Problem to work on ::
An exact reprint of every record below is required, with the pictures left out.

(Saved entries)
┄┄┄┄┄┄┄┄┄┄
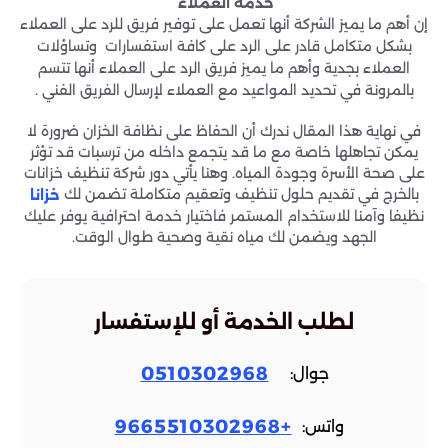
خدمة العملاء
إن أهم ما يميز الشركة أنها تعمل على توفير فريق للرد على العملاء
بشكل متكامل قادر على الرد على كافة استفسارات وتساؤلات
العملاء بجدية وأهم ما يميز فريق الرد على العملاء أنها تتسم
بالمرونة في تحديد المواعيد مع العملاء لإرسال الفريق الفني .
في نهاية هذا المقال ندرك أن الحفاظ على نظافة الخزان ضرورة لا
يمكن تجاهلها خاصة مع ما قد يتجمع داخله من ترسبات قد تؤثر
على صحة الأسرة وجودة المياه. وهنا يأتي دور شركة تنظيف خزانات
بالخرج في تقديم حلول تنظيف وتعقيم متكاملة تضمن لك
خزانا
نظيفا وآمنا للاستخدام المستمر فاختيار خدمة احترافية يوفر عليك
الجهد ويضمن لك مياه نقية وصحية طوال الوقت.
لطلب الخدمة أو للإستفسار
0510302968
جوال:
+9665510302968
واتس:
┄┄┄┄┄┄┄┄┄┄
Solution for this task ::
خدمة العملاء
إن أهم ما يميز الشركة أنها تعمل على توفير فريق للرد على العملاء
بشكل متكامل قادر على الرد على كافة استفسارات وتساؤلات
العملاء بجدية وأهم ما يميز فريق الرد على العملاء أنها تتسم
بالمرونة في تحديد المواعيد مع العملاء لإرسال الفريق الفني .
في نهاية هذا المقال ندرك أن الحفاظ على نظافة الخزان ضرورة لا
يمكن تجاهلها خاصة مع ما قد يتجمع داخله من ترسبات قد تؤثر
على صحة الأسرة وجودة المياه. وهنا يأتي دور شركة تنظيف خزانات
بالخرج في تقديم حلول تنظيف وتعقيم متكاملة تضمن لك
خزانا
نظيفا وآمنا للاستخدام المستمر فاختيار خدمة احترافية يوفر عليك
الجهد ويضمن لك مياه نقية وصحية طوال الوقت.
لطلب الخدمة أو للإستفسار
0510302968
جوال:
+9665510302968
واتس:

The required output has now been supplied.